» Task brief: Below are records with pictures. Reproduce exactly the lines from the line with "O Novo Modelo: CaaS" to the line with "et ça devrait aller", inclusive, and leave each picture out.

___ Material for the task ___

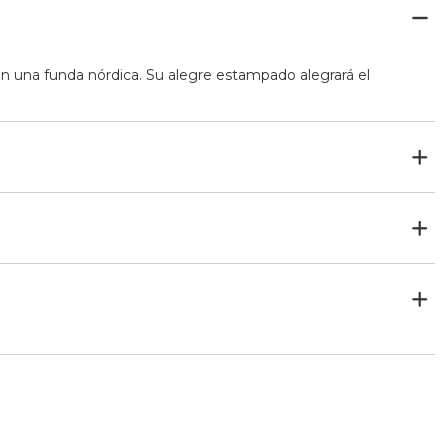
n una funda nórdica. Su alegre estampado alegrará el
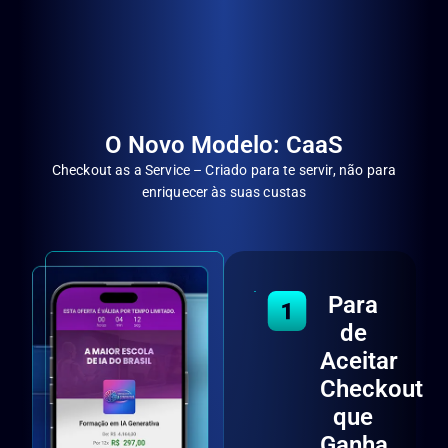
O Novo Modelo: CaaS
Checkout as a Service – Criado para te servir, não para
enriquecer às suas custas
Para
de
Aceitar
Checkout
que
Ganha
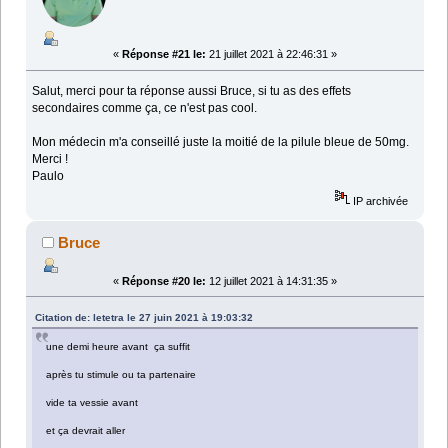
«
Réponse #21 le:
21 juillet 2021 à 22:46:31 »
Salut, merci pour ta réponse aussi Bruce, si tu as des effets
secondaires comme ça, ce n'est pas cool.
Mon médecin m'a conseillé juste la moitié de la pilule bleue de 50mg.
Merci !
Paulo
IP archivée
Bruce
«
Réponse #20 le:
12 juillet 2021 à 14:31:35 »
Citation de: letetra le 27 juin 2021 à 19:03:32
une demi heure avant ça suffit
après tu stimule ou ta partenaire
vide ta vessie avant
et ça devrait aller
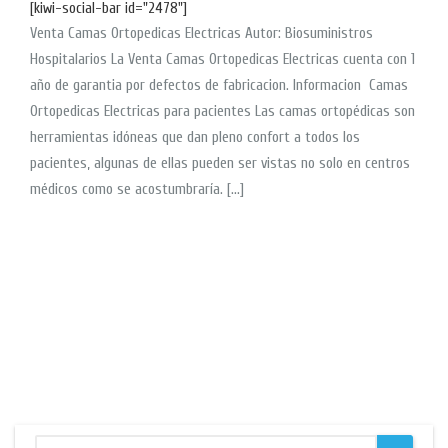
[kiwi-social-bar id="2478"]
Venta Camas Ortopedicas Electricas Autor: Biosuministros
Hospitalarios La Venta Camas Ortopedicas Electricas cuenta con 1
año de garantia por defectos de fabricacion. Informacion Camas
Ortopedicas Electricas para pacientes Las camas ortopédicas son
herramientas idóneas que dan pleno confort a todos los
pacientes, algunas de ellas pueden ser vistas no solo en centros
médicos como se acostumbraría. […]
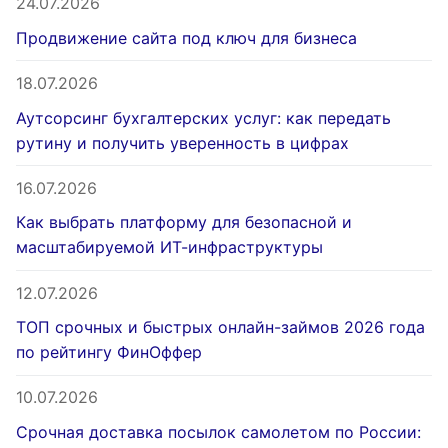
24.07.2026
Продвижение сайта под ключ для бизнеса
18.07.2026
Аутсорсинг бухгалтерских услуг: как передать
рутину и получить уверенность в цифрах
16.07.2026
Как выбрать платформу для безопасной и
масштабируемой ИТ-инфраструктуры
12.07.2026
ТОП срочных и быстрых онлайн-займов 2026 года
по рейтингу ФинОффер
10.07.2026
Срочная доставка посылок самолетом по России:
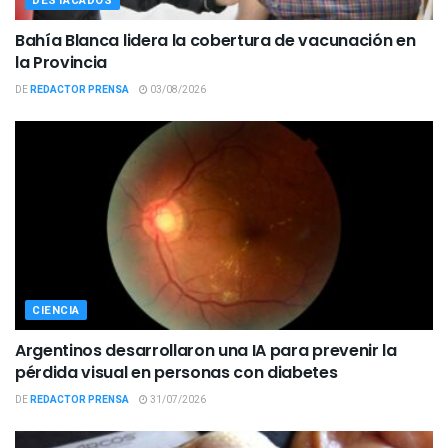
DESTACADOS
Bahía Blanca lidera la cobertura de vacunación en
la Provincia
DE
REDACTOR PRENSA
03/08/2026
CIENCIA
Argentinos desarrollaron una IA para prevenir la
pérdida visual en personas con diabetes
DE
REDACTOR PRENSA
31/07/2026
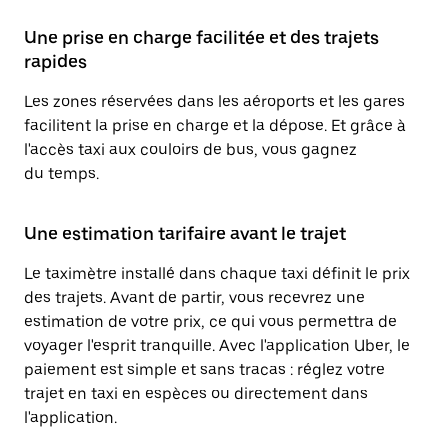
Une prise en charge facilitée et des trajets
rapides
Les zones réservées dans les aéroports et les gares
facilitent la prise en charge et la dépose. Et grâce à
l'accès taxi aux couloirs de bus, vous gagnez
du temps.
Une estimation tarifaire avant le trajet
Le taximètre installé dans chaque taxi définit le prix
des trajets. Avant de partir, vous recevrez une
estimation de votre prix, ce qui vous permettra de
voyager l'esprit tranquille. Avec l'application Uber, le
paiement est simple et sans tracas : réglez votre
trajet en taxi en espèces ou directement dans
l'application.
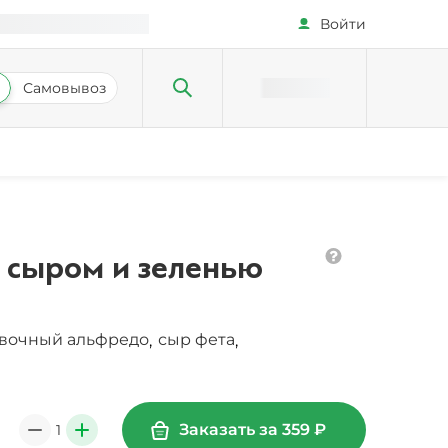
Войти
Самовывоз
 сыром и зеленью
ивочный альфредо
сыр фета
,
,
Заказать за
359
₽
1
0
+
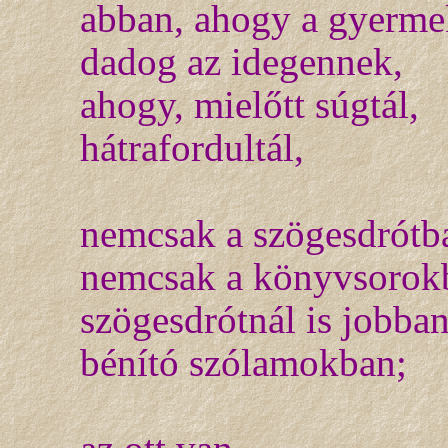
abban, ahogy a gyerme
dadog az idegennek,
ahogy, mielőtt súgtál,
hátrafordultál,
nemcsak a szögesdrótb
nemcsak a könyvsorok
szögesdrótnál is jobba
bénító szólamokban;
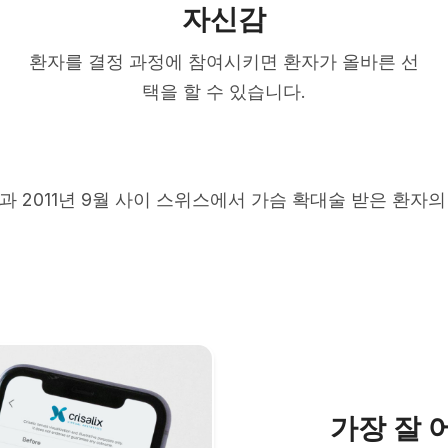
자신감
환자를 결정 과정에 참여시키면 환자가 올바른 선
택을 할 수 있습니다.
5월과 2011년 9월 사이 스위스에서 가슴 확대술 받은 환자의
가장 잘 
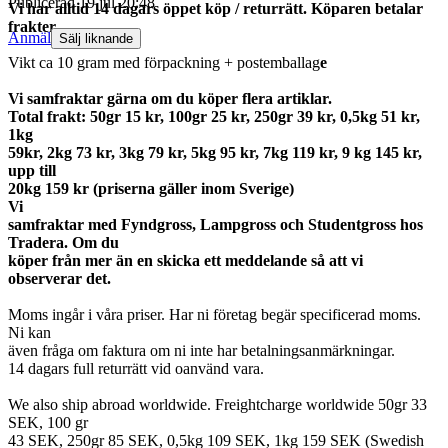
Publicerad
19 jul 20:48
Vi har alltid 14 dagars öppet köp / returrätt. Köparen betalar
frakter.
Anmäl
Sälj liknande
Vikt ca 10 gram med förpackning + postemballag
e
Vi samfraktar gärna om du köper flera artiklar.
Total frakt: 50gr 15 kr, 100gr 25 kr, 250gr 39 kr, 0,5kg 51 kr,
1kg
59kr, 2kg 73 kr, 3kg 79 kr, 5kg 95 kr, 7kg 119 kr, 9 kg 145 kr,
upp till
20kg 159 kr (priserna gäller inom Sverige)
Vi
samfraktar med Fyndgross, Lampgross och Studentgross hos
Tradera. Om du
köper från mer än en skicka ett meddelande så att vi
observerar det.
Moms ingår i våra priser. Har ni företag begär specificerad moms.
Ni kan
även fråga om faktura om ni inte har betalningsanmärkningar.
14 dagars full returrätt vid oanvänd vara.
We also ship abroad worldwide. Freightcharge worldwide 50gr 33
SEK, 100 gr
43 SEK, 250gr 85 SEK, 0,5kg 109 SEK, 1kg 159 SEK (Swedish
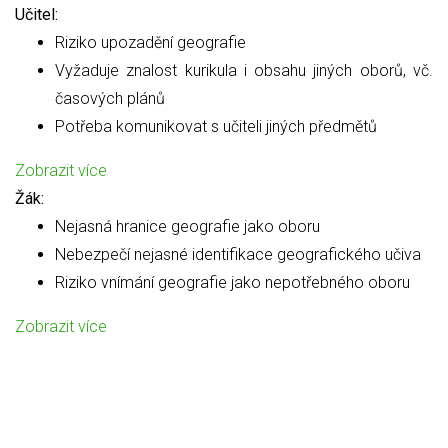
Učitel:
Riziko upozadění geografie
Vyžaduje znalost kurikula i obsahu jiných oborů, vč.
časových plánů
Potřeba komunikovat s učiteli jiných předmětů
Zobrazit více
Žák:
Nejasná hranice geografie jako oboru
Nebezpečí nejasné identifikace geografického učiva
Riziko vnímání geografie jako nepotřebného oboru
Zobrazit více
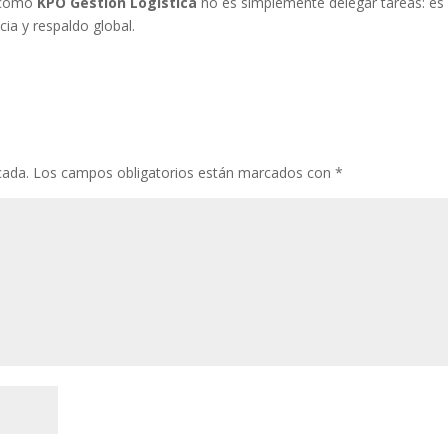
o como
KPO Gestión Logística
no es simplemente delegar tareas: es
cia y respaldo global.
cada.
Los campos obligatorios están marcados con
*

___

» Response to the task:
O Novo Modelo: CaaS
Checkout as a Service – Criado para te servir, não para
enriquecer às suas custas
Para
de
Aceitar
Checkout
que
Ganha
«
Réponse #21 le:
21 juillet 2021 à 22:46:31 »
Salut, merci pour ta réponse aussi Bruce, si tu as des effets
secondaires comme ça, ce n'est pas cool.
Mon médecin m'a conseillé juste la moitié de la pilule bleue de 50mg.
Merci !
Paulo
IP archivée
Bruce
«
Réponse #20 le:
12 juillet 2021 à 14:31:35 »
Citation de: letetra le 27 juin 2021 à 19:03:32
une demi heure avant ça suffit
après tu stimule ou ta partenaire
vide ta vessie avant
et ça devrait aller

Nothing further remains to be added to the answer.